* TEXT SEGMENT *
****************

# Differences Between Good Friends and Husband and Wife



## lostwithin

I'm really struggling with how my wife has treated me in the past and I'm hoping that MC will correct things.

I'm curious what people think is the difference between being just good friends and that of husband and wife?

I get along with my wife, we enjoy similar things, have similar views on parenting, religion and politics but something is missing.


----------



## Racer

Sorry, I'm a romantic... A marriage to me is a "union of two souls". So there is a significant degree of giving up thoughts of 'self' and it is replaced with thoughs of 'us'.

In friendships, 'self' is maintained and the relationship is conditional on mutual benefit on a much more limited basis. Like having a drinking buddy, but he's not your goto guy for relationship advice, etc. In a marriage, your spouse is your goto for everything and valued. 

And I do admit this is more of romantic fantasy than a reality. So I treat it like a goal I want to achieve and work for without really expecting it....

****************

* LISTED ENTRIES *
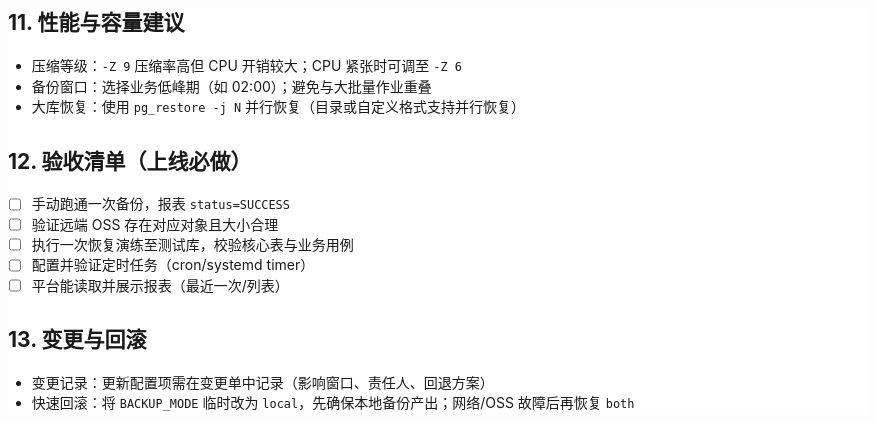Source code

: ## 11. 性能与容量建议

- 压缩等级：`-Z 9` 压缩率高但 CPU 开销较大；CPU 紧张时可调至 `-Z 6`
- 备份窗口：选择业务低峰期（如 02:00）；避免与大批量作业重叠
- 大库恢复：使用 `pg_restore -j N` 并行恢复（目录或自定义格式支持并行恢复）

## 12. 验收清单（上线必做）

- [ ] 手动跑通一次备份，报表 `status=SUCCESS`
- [ ] 验证远端 OSS 存在对应对象且大小合理
- [ ] 执行一次恢复演练至测试库，校验核心表与业务用例
- [ ] 配置并验证定时任务（cron/systemd timer）
- [ ] 平台能读取并展示报表（最近一次/列表）

## 13. 变更与回滚

- 变更记录：更新配置项需在变更单中记录（影响窗口、责任人、回退方案）
- 快速回滚：将 `BACKUP_MODE` 临时改为 `local`，先确保本地备份产出；网络/OSS 故障后再恢复 `both`

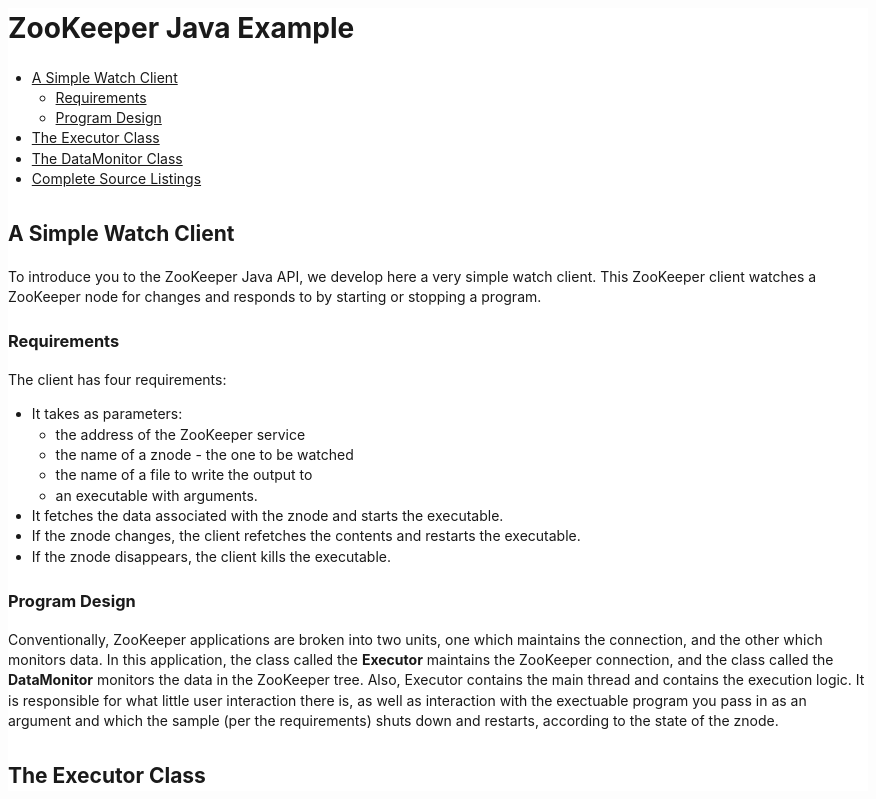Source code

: 

# ZooKeeper Java Example

* [A Simple Watch Client](#ch_Introduction)
    * [Requirements](#sc_requirements)
    * [Program Design](#sc_design)
* [The Executor Class](#sc_executor)
* [The DataMonitor Class](#sc_DataMonitor)
* [Complete Source Listings](#sc_completeSourceCode)

<a name="ch_Introduction"></a>

## A Simple Watch Client

To introduce you to the ZooKeeper Java API, we develop here a very simple
watch client. This ZooKeeper client watches a ZooKeeper node for changes
and responds to by starting or stopping a program.

<a name="sc_requirements"></a>

### Requirements

The client has four requirements:

* It takes as parameters:
  * the address of the ZooKeeper service
  * the name of a znode - the one to be watched
  * the name of a file to write the output to
  * an executable with arguments.
* It fetches the data associated with the znode and starts the executable.
* If the znode changes, the client refetches the contents and restarts the executable.
* If the znode disappears, the client kills the executable.

<a name="sc_design"></a>

### Program Design

Conventionally, ZooKeeper applications are broken into two units, one which maintains the connection,
and the other which monitors data.  In this application, the class called the **Executor**
maintains the ZooKeeper connection, and the class called the  **DataMonitor** monitors the data
in the ZooKeeper tree. Also, Executor contains the main thread and contains the execution logic.
It is responsible for what little user interaction there is, as well as interaction with the exectuable program you
pass in as an argument and which the sample (per the requirements) shuts down and restarts, according to the
state of the znode.

<a name="sc_executor"></a>

## The Executor Class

****************

* DIRECTIVE *
Please extract the passage of the thread on friends versus spouses above from "I get along" to "everything and valued.", word for word.

* ANSWER AREA *
I get along with my wife, we enjoy similar things, have similar views on parenting, religion and politics but something is missing.


----------



## Racer

Sorry, I'm a romantic... A marriage to me is a "union of two souls". So there is a significant degree of giving up thoughts of 'self' and it is replaced with thoughs of 'us'.

In friendships, 'self' is maintained and the relationship is conditional on mutual benefit on a much more limited basis. Like having a drinking buddy, but he's not your goto guy for relationship advice, etc. In a marriage, your spouse is your goto for everything and valued.